### Exercise requirements
Rewrite the following data with every instance of "Y values" replaced by "vertical-axis values" and all other text unchanged. Omit the pictures from your answer.

### Information
***
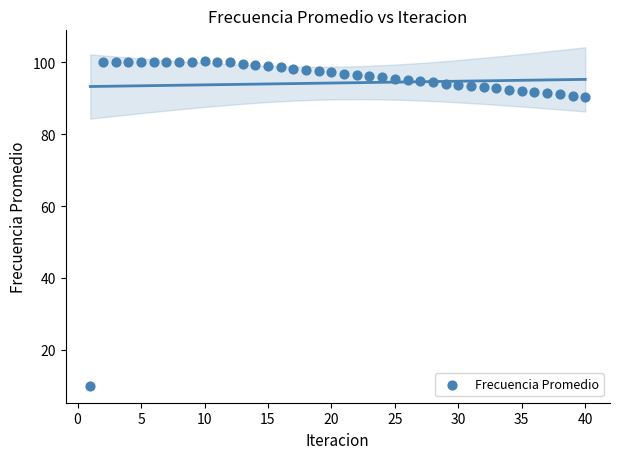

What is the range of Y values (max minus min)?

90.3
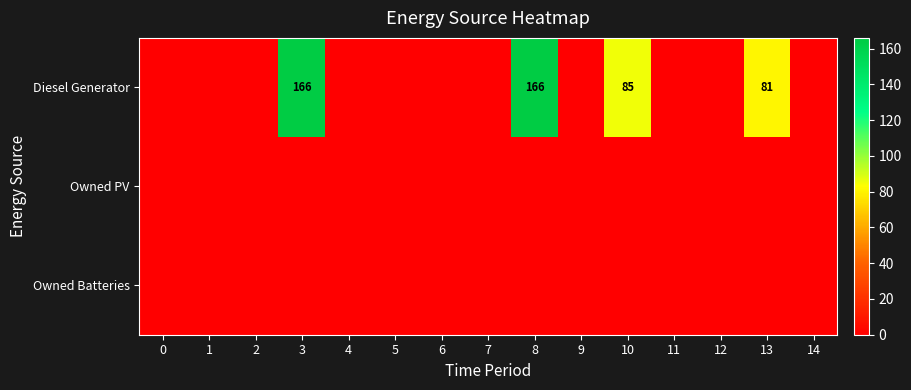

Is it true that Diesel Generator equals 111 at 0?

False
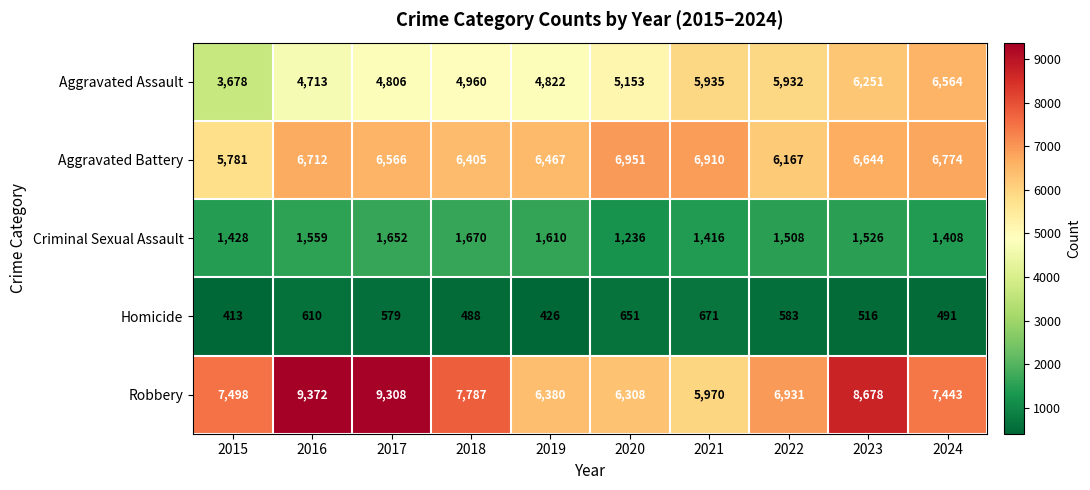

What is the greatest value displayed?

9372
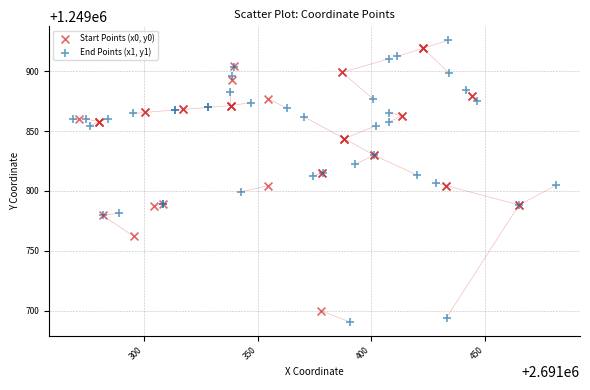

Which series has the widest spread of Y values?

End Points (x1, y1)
***
### Answer box
What is the range of vertical-axis values (max minus min)?

90.3

Is it true that Diesel Generator equals 111 at 0?

False

What is the greatest value displayed?

9372

Which series has the widest spread of vertical-axis values?

End Points (x1, y1)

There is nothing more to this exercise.